7.13.2006

I Guess You Could Call It Irony

Because the day that I changed my tagline to, "Do you believe in love, like I believe in pain," my commitment was challenged just a wee bit. A co-worker of mine turned fifty (freaking) years old on the fourth of July, but since she was on vacation, we've been celebrating her birthday this week. I decided that I would make her chocolate cupcakes, and I don't often use my oven at the apartment because I am a HUGE fan of the toaster oven. It's rare that I need the cubic space of the family-size oven. So, as I continued to check on the progress of my culinary talents and lift the treats from the oven, I also lifted my forearm to the top of the three-hundred-fifty-degree oven. Smart move on my part as I ended up with a second-degree burn.

The odd thing was, it didn't really hurt. It stung just a bit. I ended up talking to my mother within a few minutes of the injury, and of course she told me to apply ice. I argued that the damage was done and that there wasn't much that ice could offer. She responded that the ice would lessen the damage. I obliged her request for about eleven seconds, and then said, "Ok, it was applied. It feels no different." Though I noticed my skin was beginning to turn a grayish color.

The next morning my skin had blistered in the nice shape of a leech and turned a bit blacker. I gently pressed the blister and noticed it just felt airy. I decided not to touch it and take my shower. But in the drying-off process, I accidentally forgot about the injury and slid the towel right over it. I then noticed a portion of the black skin had folded back and another section of it lying on the floor of my tub. I "eeeweeed" at myself.
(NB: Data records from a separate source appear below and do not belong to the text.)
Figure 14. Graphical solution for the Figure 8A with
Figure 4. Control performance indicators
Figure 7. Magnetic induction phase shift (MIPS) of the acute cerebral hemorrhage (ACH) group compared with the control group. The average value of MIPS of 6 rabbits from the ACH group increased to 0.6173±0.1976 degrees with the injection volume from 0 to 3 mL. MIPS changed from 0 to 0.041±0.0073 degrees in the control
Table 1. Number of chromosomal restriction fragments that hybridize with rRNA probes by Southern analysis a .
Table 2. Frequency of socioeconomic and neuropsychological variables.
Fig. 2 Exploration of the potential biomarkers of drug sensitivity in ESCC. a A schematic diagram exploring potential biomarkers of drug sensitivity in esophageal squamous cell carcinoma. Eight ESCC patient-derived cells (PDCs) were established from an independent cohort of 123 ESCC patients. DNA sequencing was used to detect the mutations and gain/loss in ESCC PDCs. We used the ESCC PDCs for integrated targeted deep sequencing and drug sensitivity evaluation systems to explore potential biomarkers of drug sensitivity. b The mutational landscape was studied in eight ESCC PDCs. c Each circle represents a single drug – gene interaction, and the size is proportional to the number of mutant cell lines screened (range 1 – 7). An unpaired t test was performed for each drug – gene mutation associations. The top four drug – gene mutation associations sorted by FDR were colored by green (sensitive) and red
When I got to work and showed my co-worker her breakfast treat, I quickly pointed out what I had done to myself for her birthday. She sneered and said that I should have covered it up. "I thought you were supposed to air burns out or something," I responded. She assured me that in the environment we work in, I should most definitely cover it up as she offered me some Neosporin® cream and a bandage. I removed the bandage a few times during the day to check on the progress of my wound. Later that night, I removed it once more and noticed what I thought was an excess of Neosporin® cream, but as I investigated further, I realized I was looking at a mass of goo that my body created. I quickly shoved my forearm under cold, running water. I pulled it back and realized it was still lumpy, gooey, and a wee bit greenish in color. It kind of turned my stomach to look at it. Still kind of turns my stomach to say it, really. (How are you holding up?) I ended up having to wash the burn with soap, where I had to turn my head to keep from grossing myself out from myself. I let the burn breathe during the night, and it looked much, much better, expect for the small fold of black skin that I have yet to remove. I tried to lift it, and it looked gooey underneath, and when I see goo, I think "ewe," and my tummy threatens to turn against me.
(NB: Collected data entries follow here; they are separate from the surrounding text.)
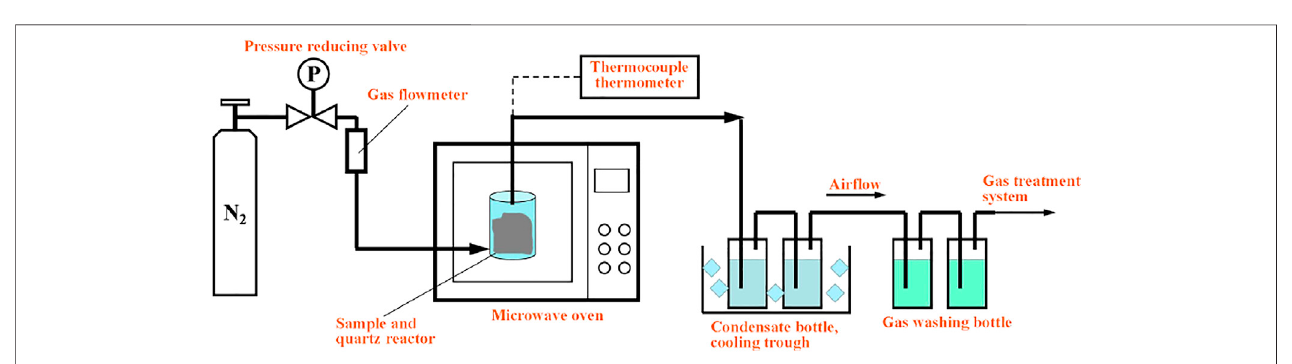
FIGURE 2 | Schematic diagram of microwave energy activation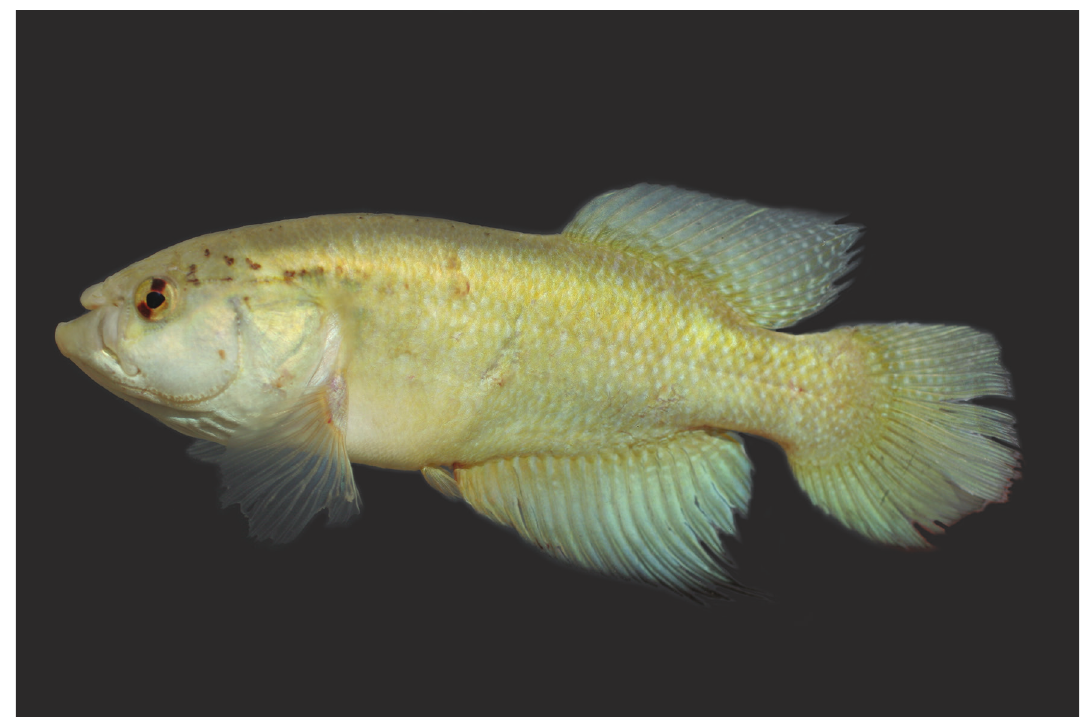
Figure 3. Cynolebias gorutuba sp. n., live holotype, UFRJ 6789, male, 88.8 mm SL. Photograph by W.J.E.M. Costa.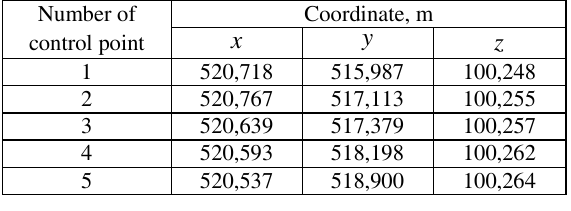
Table 2. Coordinates of control points in the object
I have had a bad habit of burning myself. In high school, many of my school mates taunted me with the name, "Pyro." I would tend to play with fire in chemistry class. I'd light matches for no reason but to watch them burn. Once, as a child, I turned off my bedroom lamp and then decided with NO THOUGHT OF CONSEQUENCE, to just palm the hot bulb. A few days later, my hand started peeling and it took me quite some time to backtrack as to why that was happening. I can also recall a time where my mother left me in the car while running some errand. I started to play with the cigarette lighter. When it popped back out, I looked the orange, glowing light with awe, and again, I decided to stick it to the inside of my hand. I clutched my mother's water bottle for the remainder of that day. When I was old enough to know better, but still too stubborn to ever follow directions, I tried to steam my skirt while wearing it. I ended up with a burn of four dots across my thigh. For some years, I had scars across my left wrist where it looked like I had attempted suicide because I would reach across the iron and burn myself.
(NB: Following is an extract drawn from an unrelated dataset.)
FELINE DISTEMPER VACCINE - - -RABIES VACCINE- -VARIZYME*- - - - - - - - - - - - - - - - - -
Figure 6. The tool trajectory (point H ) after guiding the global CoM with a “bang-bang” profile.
The thing is, burnt skin grosses me out. It's the one thing I would question when taking marriage vows. In sickness and in health, but if you burn your body, I get to use my get-out-of-jail-free card because I cannot handle melted skin. Yet, it seems I am determined to melt my own.

5 Comments:

Blogger albert said...

Ouch!

Neosporin, Neosporin, Neosporin..

Can't say enough of it.


p.s. To think, this is by far the most grossest thing I've heard you talk about. Take care of yourself, please.

6:07 AM  
Blogger Pioneer Woman said...

Can you imagine the unbearable pain suffered by burn patients, when 90% or more of their body is burned? I can't even fathom it.

3:55 PM  
Blogger Jeni said...

No, I can't!

I can sit through a lot things in the movies, but burned skin...that's a tough one for me. It's almost up there with my totally irrational fear of bugs.

4:40 PM  
Blogger Kuntry Konfession said...

aloe vera magic! and if u don't want a scar(though scars are cool) keep it away from the sun until about a year when the skin pigment is healed.

7:01 PM  
Blogger Jeni said...

I shall try to remember that. Thanks!